**EXERCISE DIRECTIONS:** The whole listing below needs to be duplicated exactly, pictures aside.

[[ DATASET RECORDS, beginning ]]

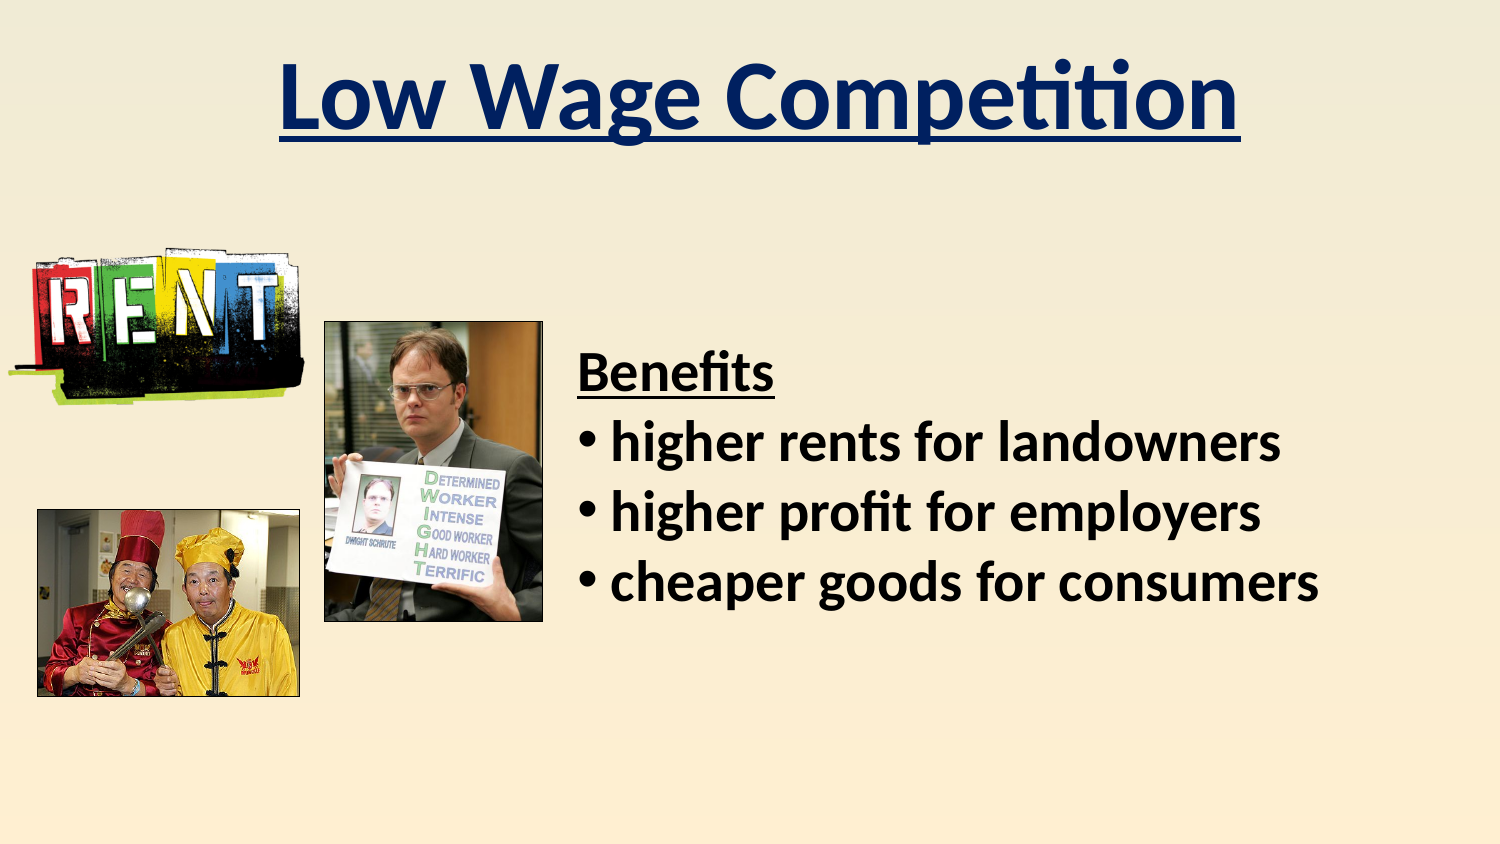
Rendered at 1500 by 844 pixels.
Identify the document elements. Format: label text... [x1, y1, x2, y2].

picture [0, 234, 314, 423]
text_box Benefits higher rents for landowners higher profit for employers cheaper goods for consumers [562, 326, 1438, 621]
picture [324, 321, 544, 622]
picture [37, 509, 301, 698]
text_box Low Wage Competition [263, 21, 1257, 157]
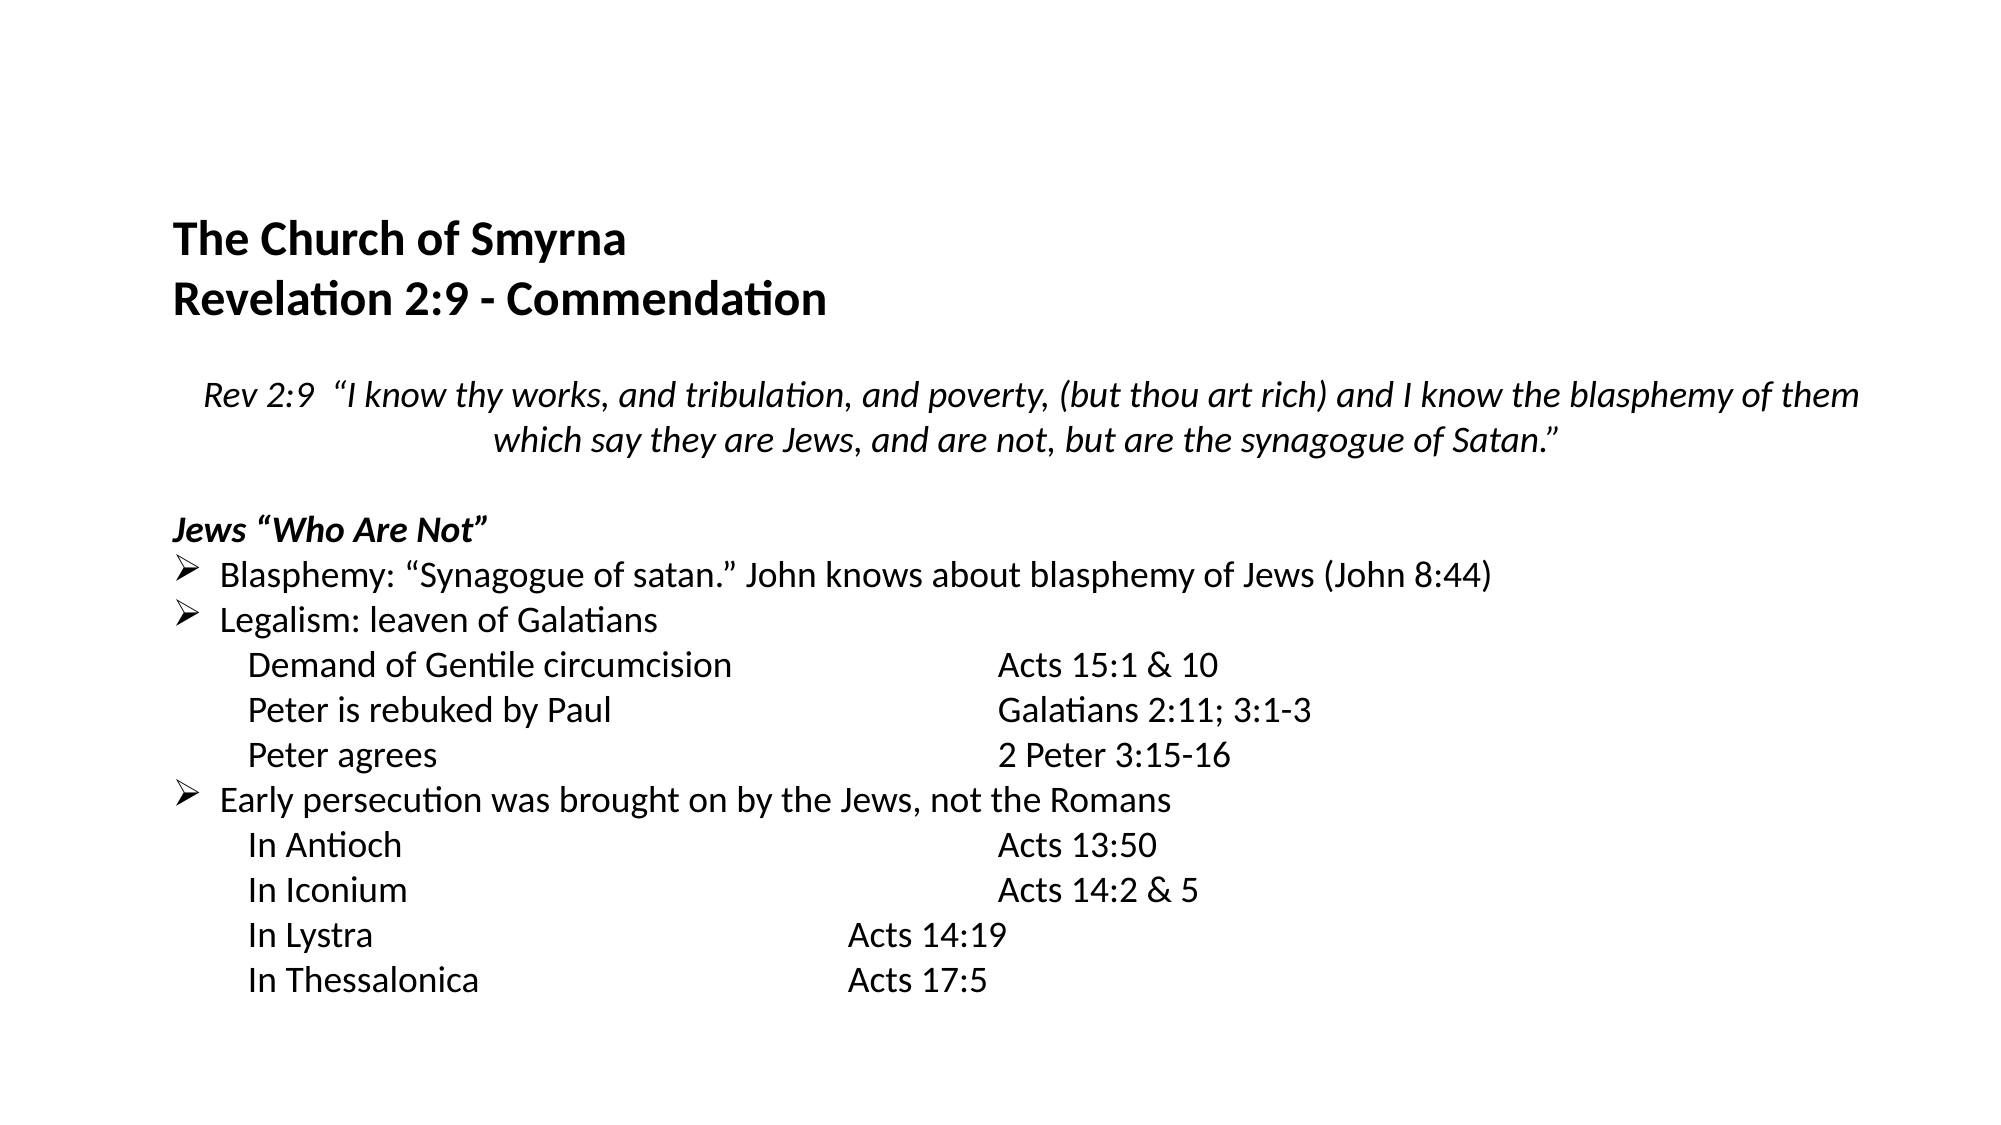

[[ DATASET RECORDS, end ]]

**RESPONSE TO THE EXERCISE:**
Rendered at 1500 by 844 pixels.
Identify the document elements. Format: label text... [x1, y1, x2, y2].

picture [0, 234, 314, 423]
text_box Benefits higher rents for landowners higher profit for employers cheaper goods for consumers [562, 326, 1438, 621]
picture [324, 321, 544, 622]
picture [37, 509, 301, 698]
text_box Low Wage Competition [263, 21, 1257, 157]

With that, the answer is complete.